* **Work task**
Lines outside the range are not wanted. Give again exactly the lines between the line holding "县门前。只见郓哥也在那里伺候，一直奔到厅上跪下，" and the line holding "了状子，下厅来。来到下处，放了郓哥归家，不觉仰", inclusive, from the listing below.

* **Provided data**
══════════════════════════════

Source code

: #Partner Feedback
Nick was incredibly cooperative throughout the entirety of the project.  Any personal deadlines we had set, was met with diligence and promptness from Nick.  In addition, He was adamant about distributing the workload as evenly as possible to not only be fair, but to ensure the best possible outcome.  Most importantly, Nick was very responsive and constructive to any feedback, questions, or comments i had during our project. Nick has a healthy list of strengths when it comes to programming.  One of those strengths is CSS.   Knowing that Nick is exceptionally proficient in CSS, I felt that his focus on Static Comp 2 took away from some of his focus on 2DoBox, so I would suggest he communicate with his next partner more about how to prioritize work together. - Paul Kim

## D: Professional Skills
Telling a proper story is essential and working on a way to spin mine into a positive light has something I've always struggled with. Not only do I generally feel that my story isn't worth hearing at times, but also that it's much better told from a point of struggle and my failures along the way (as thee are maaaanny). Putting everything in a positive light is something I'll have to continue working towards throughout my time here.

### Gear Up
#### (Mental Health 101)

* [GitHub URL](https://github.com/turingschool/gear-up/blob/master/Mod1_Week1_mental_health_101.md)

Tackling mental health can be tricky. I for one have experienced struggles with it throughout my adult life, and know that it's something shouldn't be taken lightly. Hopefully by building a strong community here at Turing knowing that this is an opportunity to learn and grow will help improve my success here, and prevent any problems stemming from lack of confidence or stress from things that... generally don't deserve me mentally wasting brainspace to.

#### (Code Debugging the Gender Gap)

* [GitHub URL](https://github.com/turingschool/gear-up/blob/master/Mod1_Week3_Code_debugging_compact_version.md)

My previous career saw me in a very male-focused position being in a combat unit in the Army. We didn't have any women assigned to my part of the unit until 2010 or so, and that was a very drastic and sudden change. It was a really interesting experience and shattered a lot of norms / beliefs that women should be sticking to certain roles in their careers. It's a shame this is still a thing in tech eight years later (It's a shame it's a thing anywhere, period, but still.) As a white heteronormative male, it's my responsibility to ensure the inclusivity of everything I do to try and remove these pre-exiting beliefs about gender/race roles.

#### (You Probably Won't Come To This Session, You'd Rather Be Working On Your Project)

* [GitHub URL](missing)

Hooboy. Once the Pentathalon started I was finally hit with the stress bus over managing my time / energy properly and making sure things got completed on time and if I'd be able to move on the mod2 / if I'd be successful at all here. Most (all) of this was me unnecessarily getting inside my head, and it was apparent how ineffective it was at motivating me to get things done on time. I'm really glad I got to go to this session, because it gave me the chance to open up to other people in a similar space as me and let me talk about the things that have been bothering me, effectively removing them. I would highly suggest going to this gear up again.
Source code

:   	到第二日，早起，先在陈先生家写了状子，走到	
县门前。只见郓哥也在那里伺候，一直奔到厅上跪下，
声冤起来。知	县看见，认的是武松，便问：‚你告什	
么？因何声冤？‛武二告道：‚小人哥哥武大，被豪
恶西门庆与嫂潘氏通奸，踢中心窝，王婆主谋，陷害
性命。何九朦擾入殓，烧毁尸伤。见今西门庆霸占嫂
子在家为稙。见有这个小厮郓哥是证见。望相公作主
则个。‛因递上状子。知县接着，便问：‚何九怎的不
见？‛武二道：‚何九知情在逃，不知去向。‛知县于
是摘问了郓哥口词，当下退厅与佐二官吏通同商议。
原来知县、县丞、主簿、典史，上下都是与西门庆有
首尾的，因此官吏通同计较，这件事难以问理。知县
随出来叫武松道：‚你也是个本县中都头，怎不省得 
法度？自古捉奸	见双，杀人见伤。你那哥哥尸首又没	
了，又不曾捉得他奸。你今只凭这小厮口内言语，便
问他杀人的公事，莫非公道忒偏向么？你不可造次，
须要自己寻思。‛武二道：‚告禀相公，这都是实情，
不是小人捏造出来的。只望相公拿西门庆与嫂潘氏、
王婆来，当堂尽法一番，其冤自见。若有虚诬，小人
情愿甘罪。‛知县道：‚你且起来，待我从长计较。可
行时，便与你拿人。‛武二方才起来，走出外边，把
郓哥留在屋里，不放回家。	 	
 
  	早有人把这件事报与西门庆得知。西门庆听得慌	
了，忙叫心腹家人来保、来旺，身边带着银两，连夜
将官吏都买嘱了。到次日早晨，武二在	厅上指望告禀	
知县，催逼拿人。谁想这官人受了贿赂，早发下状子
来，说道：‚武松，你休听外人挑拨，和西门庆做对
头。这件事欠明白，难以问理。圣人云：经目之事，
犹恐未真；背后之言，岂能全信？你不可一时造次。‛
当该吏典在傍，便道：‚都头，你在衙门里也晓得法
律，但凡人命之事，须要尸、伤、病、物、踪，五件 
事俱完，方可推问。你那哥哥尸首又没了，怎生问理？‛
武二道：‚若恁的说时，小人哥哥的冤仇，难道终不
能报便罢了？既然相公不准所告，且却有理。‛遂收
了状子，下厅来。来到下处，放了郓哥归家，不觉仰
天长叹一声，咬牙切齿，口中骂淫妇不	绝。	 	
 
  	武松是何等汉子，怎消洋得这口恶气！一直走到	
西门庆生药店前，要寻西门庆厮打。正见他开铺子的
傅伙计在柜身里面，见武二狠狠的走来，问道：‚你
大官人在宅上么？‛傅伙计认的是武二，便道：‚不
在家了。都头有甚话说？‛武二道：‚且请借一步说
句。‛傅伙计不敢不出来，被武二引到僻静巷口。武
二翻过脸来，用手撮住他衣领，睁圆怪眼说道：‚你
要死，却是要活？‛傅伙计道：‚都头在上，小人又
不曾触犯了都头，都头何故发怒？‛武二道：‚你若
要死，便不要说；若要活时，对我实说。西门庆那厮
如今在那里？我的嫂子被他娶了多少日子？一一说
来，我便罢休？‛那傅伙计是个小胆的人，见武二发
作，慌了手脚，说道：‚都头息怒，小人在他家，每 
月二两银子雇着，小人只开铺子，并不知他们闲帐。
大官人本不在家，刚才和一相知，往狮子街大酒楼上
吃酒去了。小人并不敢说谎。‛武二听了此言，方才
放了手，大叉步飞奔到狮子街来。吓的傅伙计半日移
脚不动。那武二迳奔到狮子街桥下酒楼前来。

══════════════════════════════

* **The completed task**
县门前。只见郓哥也在那里伺候，一直奔到厅上跪下，
声冤起来。知	县看见，认的是武松，便问：‚你告什	
么？因何声冤？‛武二告道：‚小人哥哥武大，被豪
恶西门庆与嫂潘氏通奸，踢中心窝，王婆主谋，陷害
性命。何九朦擾入殓，烧毁尸伤。见今西门庆霸占嫂
子在家为稙。见有这个小厮郓哥是证见。望相公作主
则个。‛因递上状子。知县接着，便问：‚何九怎的不
见？‛武二道：‚何九知情在逃，不知去向。‛知县于
是摘问了郓哥口词，当下退厅与佐二官吏通同商议。
原来知县、县丞、主簿、典史，上下都是与西门庆有
首尾的，因此官吏通同计较，这件事难以问理。知县
随出来叫武松道：‚你也是个本县中都头，怎不省得 
法度？自古捉奸	见双，杀人见伤。你那哥哥尸首又没	
了，又不曾捉得他奸。你今只凭这小厮口内言语，便
问他杀人的公事，莫非公道忒偏向么？你不可造次，
须要自己寻思。‛武二道：‚告禀相公，这都是实情，
不是小人捏造出来的。只望相公拿西门庆与嫂潘氏、
王婆来，当堂尽法一番，其冤自见。若有虚诬，小人
情愿甘罪。‛知县道：‚你且起来，待我从长计较。可
行时，便与你拿人。‛武二方才起来，走出外边，把
郓哥留在屋里，不放回家。	 	
 
  	早有人把这件事报与西门庆得知。西门庆听得慌	
了，忙叫心腹家人来保、来旺，身边带着银两，连夜
将官吏都买嘱了。到次日早晨，武二在	厅上指望告禀	
知县，催逼拿人。谁想这官人受了贿赂，早发下状子
来，说道：‚武松，你休听外人挑拨，和西门庆做对
头。这件事欠明白，难以问理。圣人云：经目之事，
犹恐未真；背后之言，岂能全信？你不可一时造次。‛
当该吏典在傍，便道：‚都头，你在衙门里也晓得法
律，但凡人命之事，须要尸、伤、病、物、踪，五件 
事俱完，方可推问。你那哥哥尸首又没了，怎生问理？‛
武二道：‚若恁的说时，小人哥哥的冤仇，难道终不
能报便罢了？既然相公不准所告，且却有理。‛遂收
了状子，下厅来。来到下处，放了郓哥归家，不觉仰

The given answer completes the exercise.